# Problems to work on
1. Write out the three numbered step headings in the super tips text.
2. Answer these from the super tips text:
(a) What is the Superannuation Guarantee rate?
(b) Where can you log in to check whether you have insurance cover with your super?
(c) What could you reduce by consolidating your super accounts?

# Study text
'''

It’s never too late – or too early – to take some simple steps so you can be in control of your retirement savings and build the retirement you want and deserve.
1. Get to know your super
It might be easy to just ‘set and forget’ your super but taking a quick look at your payslip and your Hostplus account could help bridge the gap. Here are some quick tips:
- Check your payslip to make sure you’re getting the right amount of super paid by your employer. The Superannuation Guarantee (SG) rate is 12% of your gross salary.
- Log in to Member Online to check if you have insurance cover with your super. You can also see if you’re paying for the right cover.
2. Find your lost super
If you’ve switched jobs, moved, or changed your name, you could have lost super waiting to be found. Learn how to track it down and put it to work for your future.
3. Consolidate your super
Consider consolidating your super into one account. Why? By consolidating your accounts, you could reduce the fees you pay which can affect your account balance at retirement.

'''

# Information provided

'''

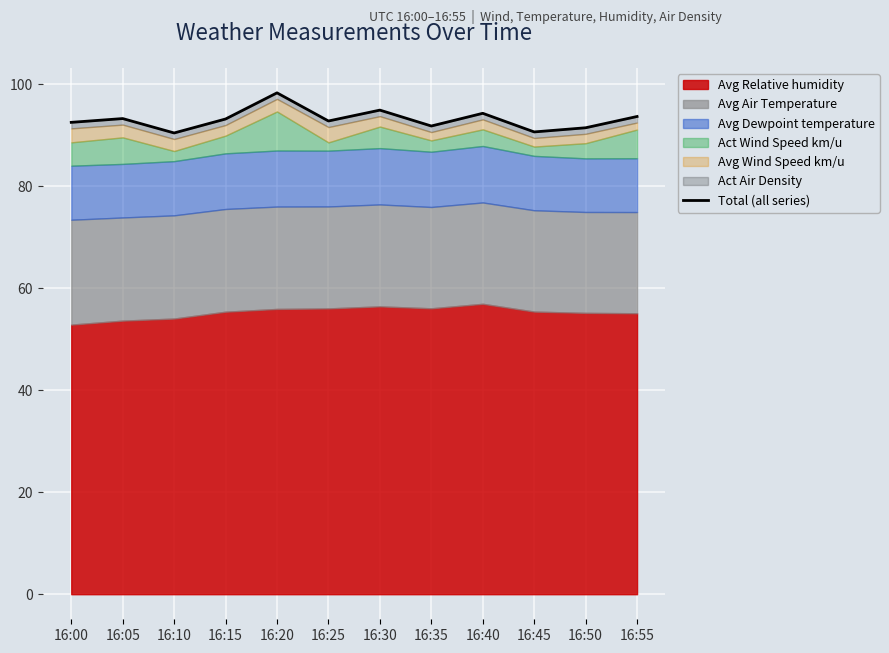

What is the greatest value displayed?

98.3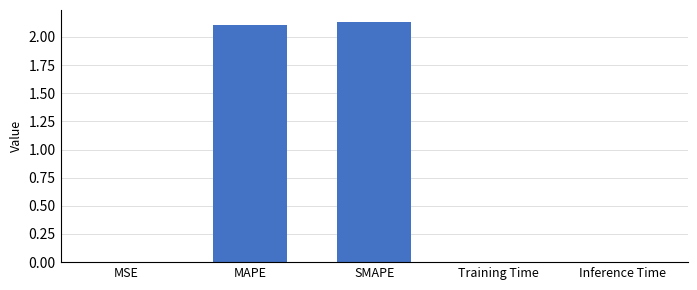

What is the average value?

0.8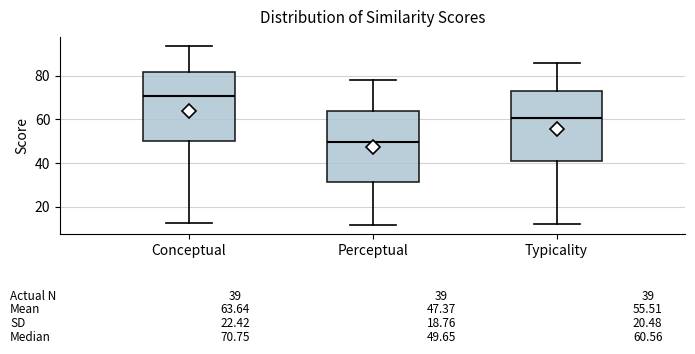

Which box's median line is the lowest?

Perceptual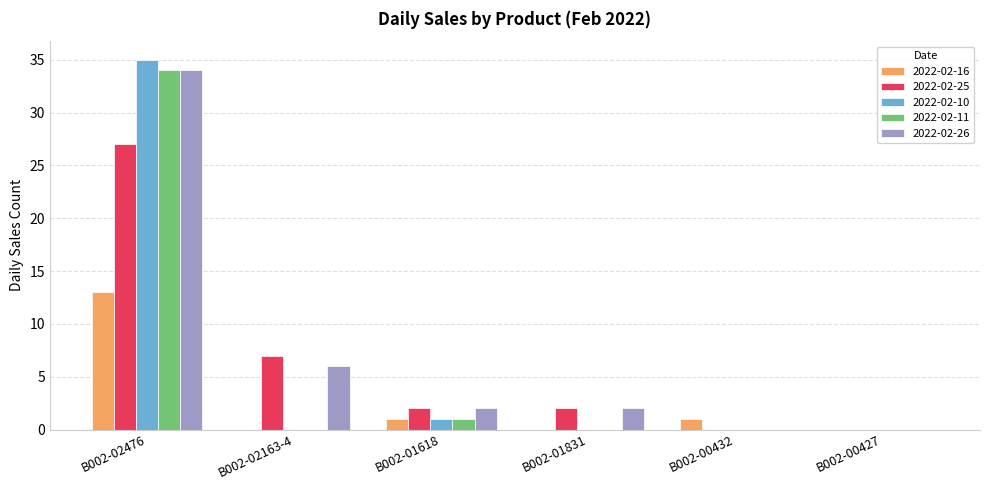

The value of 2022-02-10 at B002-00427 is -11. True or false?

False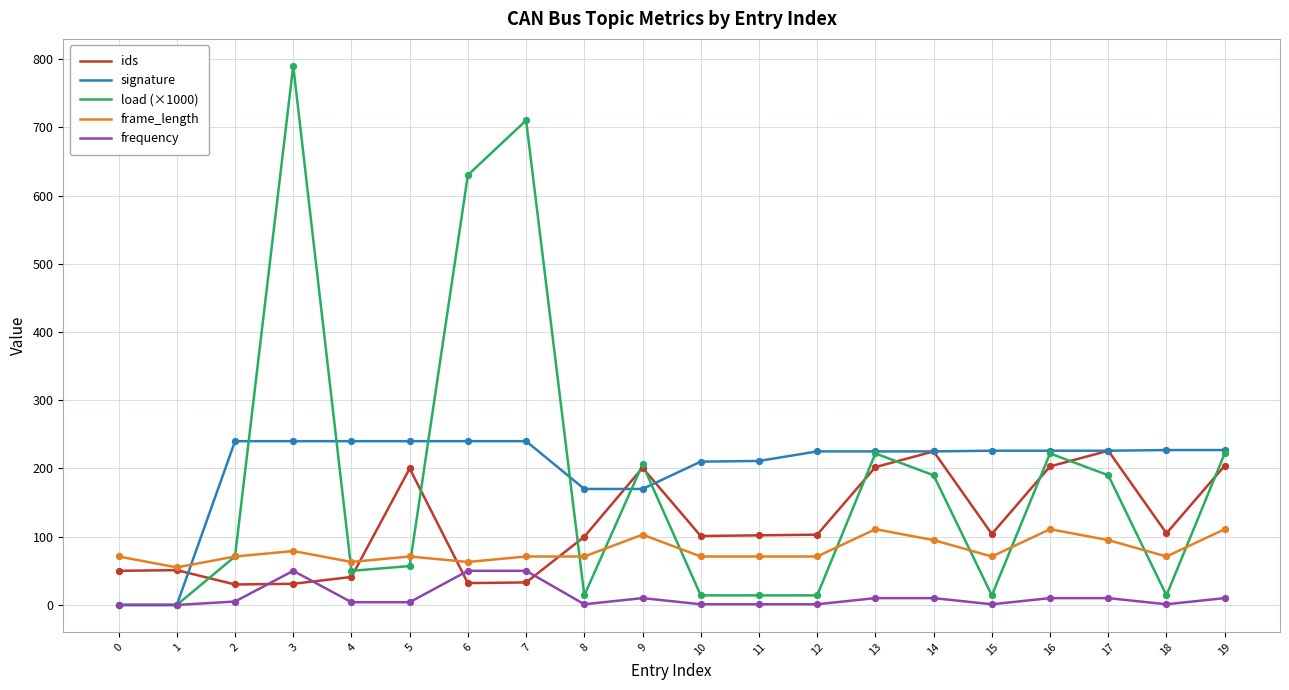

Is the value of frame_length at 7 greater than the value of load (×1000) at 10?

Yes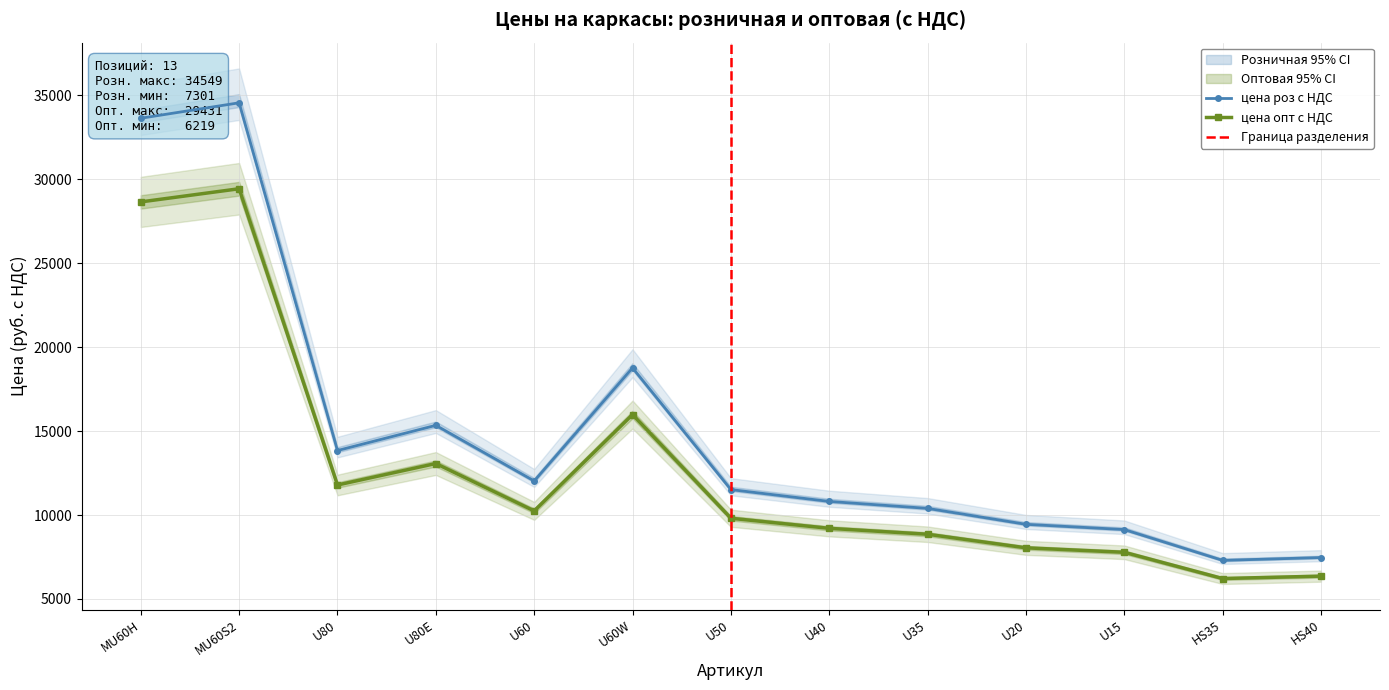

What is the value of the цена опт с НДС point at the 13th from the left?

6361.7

'''
'''

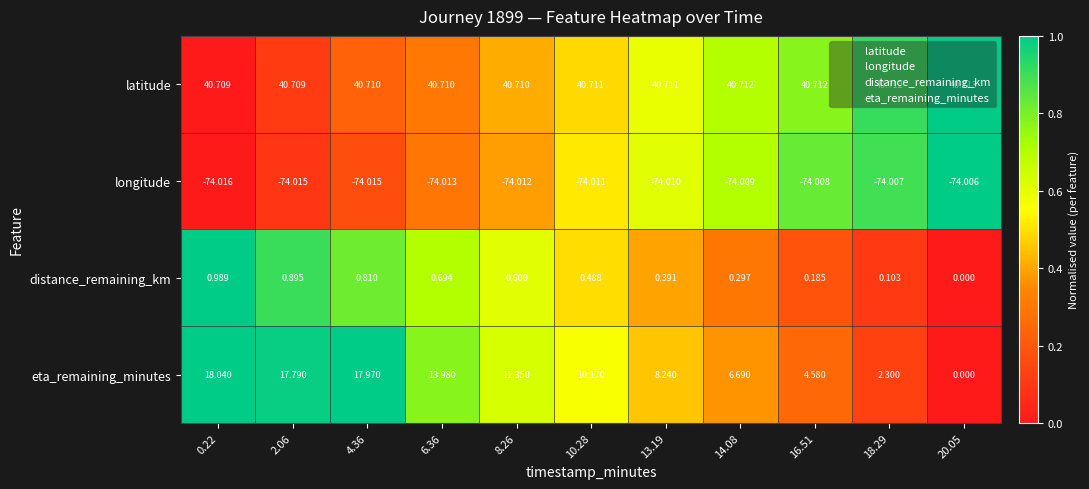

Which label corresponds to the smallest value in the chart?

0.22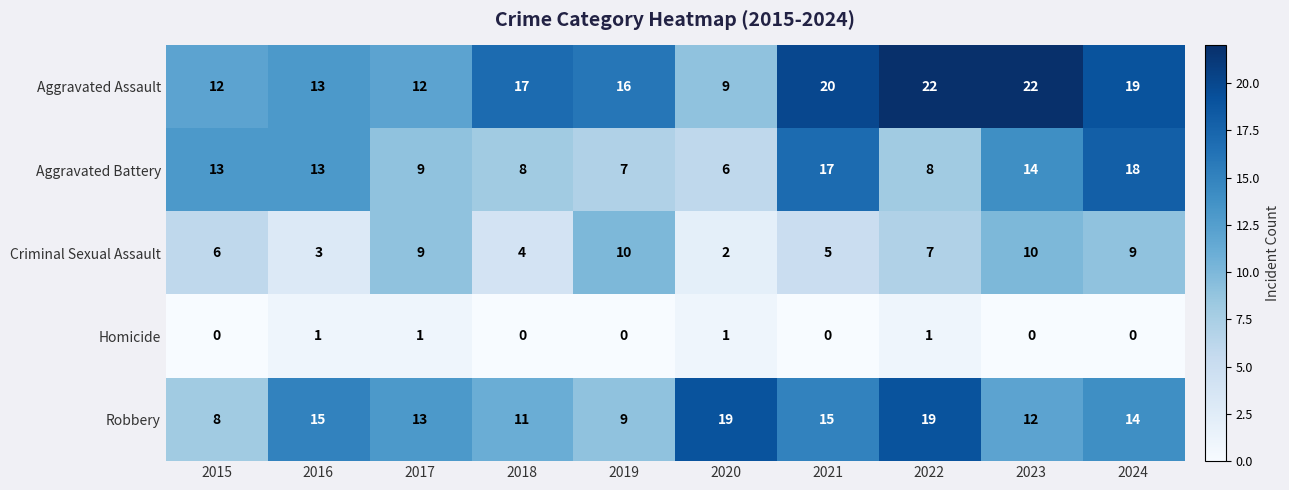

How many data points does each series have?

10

'''
'''

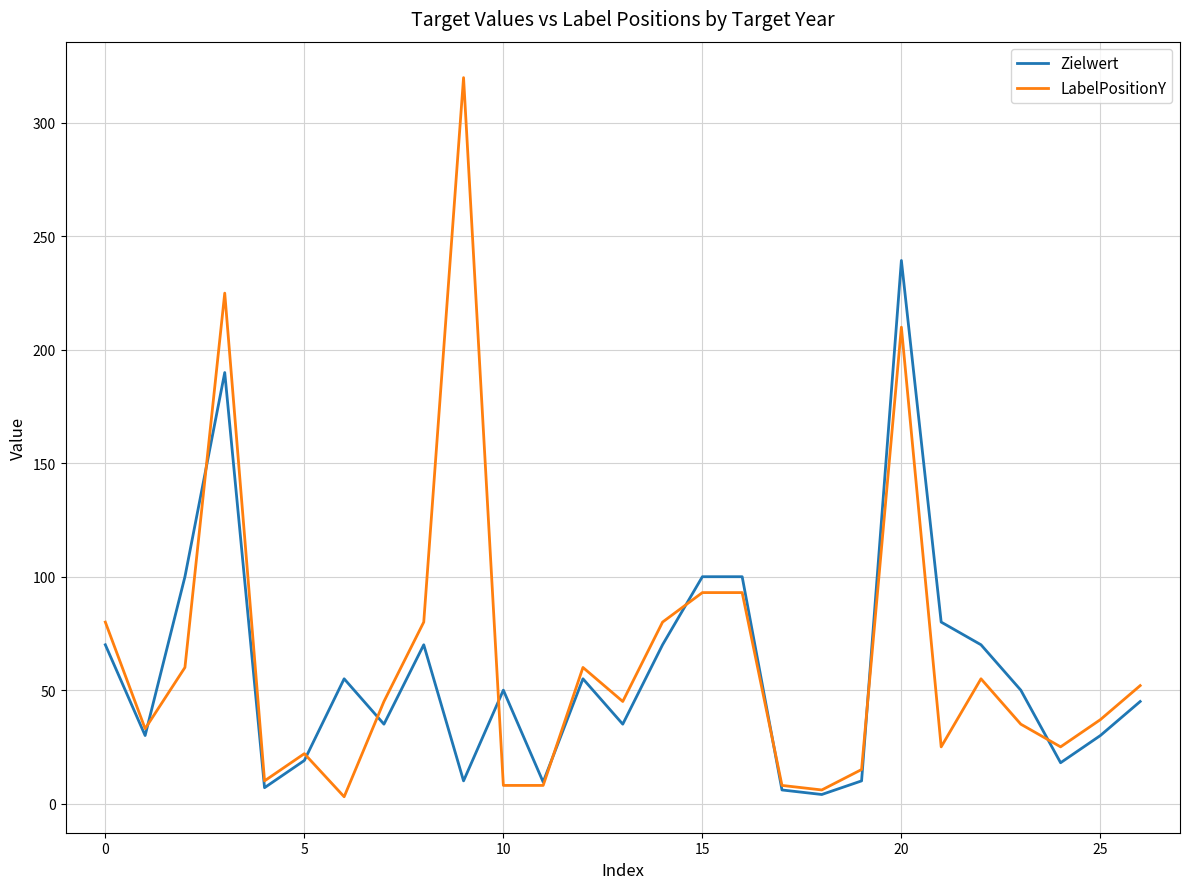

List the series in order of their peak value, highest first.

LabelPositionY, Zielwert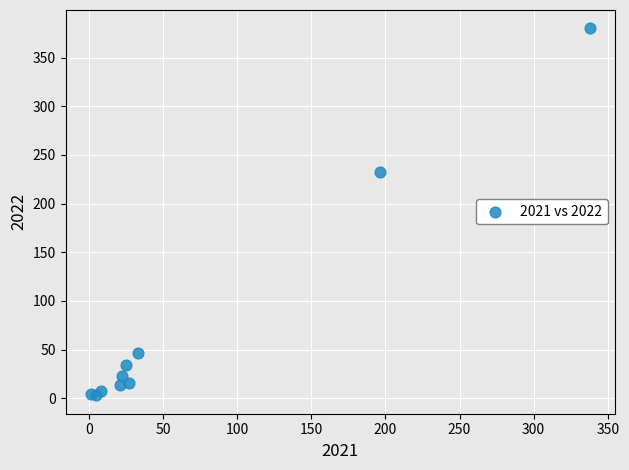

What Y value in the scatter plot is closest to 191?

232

'''

# Solutions for each task
1.
1. Get to know your super
2. Find your lost super
3. Consolidate your super

2.
(a) 12% of your gross salary
(b) Member Online
(c) The fees you pay